Of course we have no idea how the Voynich manuscript is encrypted (which would make the assumptions of word2vec wrong), or if it even has any meaning at all. And it's an incredibly small dataset compared to modern text corpuses, so there is probably significant uncertainty and overfitting. And other problems like inconsistent spellings, many errors in transcriptions, etc. But in principle this is a good strategy.
>how would a person do if they were locked in a room with lots of books written in a language unknown to them?
If you spent all day reading them, for years, and you somehow didn't get bored and kept at it, eventually you would start to see the patterns. You would learn how "slithy toves" are related to "brillig", even if you have no idea how that would translate to English.
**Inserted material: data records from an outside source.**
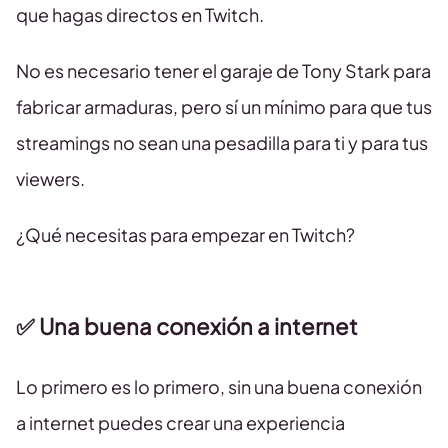
que hagas directos en Twitch.
No es necesario tener el garaje de Tony Stark para
fabricar armaduras, pero sí un mínimo para que tus
streamings no sean una pesadilla para ti y para tus
viewers.
¿Qué necesitas para empezar en Twitch?
✅ Una buena conexión a internet
Lo primero es lo primero, sin una buena conexión
a internet puedes crear una experiencia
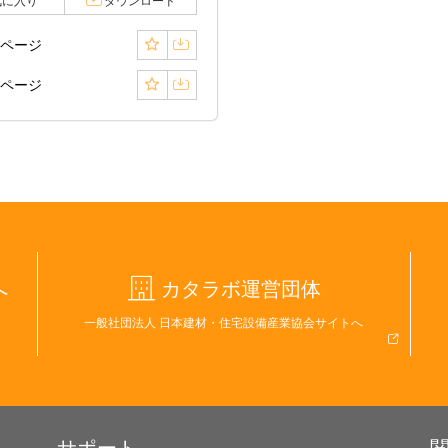
気に入り
ダウンロード
8ページ
9ページ
へ
カタラボ運営団体
一般社団法人 日本建材・住宅設備産業協会サイトへ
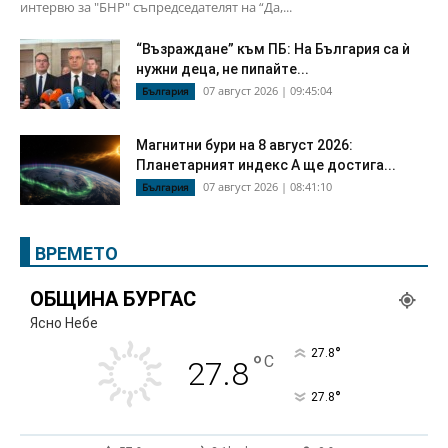
интервю за "БНР" съпредседателят на “Да,...
“Възраждане” към ПБ: На България са ѝ
нужни деца, не пипайте...
07 август 2026 | 09:45:04
България
Магнитни бури на 8 август 2026:
Планетарният индекс А ще достига...
07 август 2026 | 08:41:10
България
ВРЕМЕТО
ОБЩИНА БУРГАС
Ясно Небе
°
27.8
°
C
27.8
°
27.8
Study it long enough, and you may even be able to produce text in that language, indistinguishable from the real text. You may be able to predict the next word in a sentence, and identify mistakes, etc. Perhaps carry out a conversation in that language.
And I think eventually you would understand what the words mean, by comparing the patterns to those found in English. Once you have guesses for translations of just a few words, you can translate the rest. Because you know the relationships between words, and so knowing one word constrains the possibilities of what the other words can be.
If the translation it produces is nonsense, the words you guessed must have been wrong, and you can try again with other words. Eventually you will find a translation that isn't nonsense, and there you go. This would be very difficult for humans, because the number of hypotheses to test is so large, and analyzing text takes forever. Computers can do it at lightspeed though.
More generally, has any attempt been made to identify the meanings of words in any sufficiently large corpus of text in a known foreign language (for example, Finnish), without being provided with a translation into English, and then compare the identified meanings to the actual meanings, as a first step towards translation?
Doing this without any translated words at all, would be more difficult. But I believe possible. It's actually a project I want to try in the near future.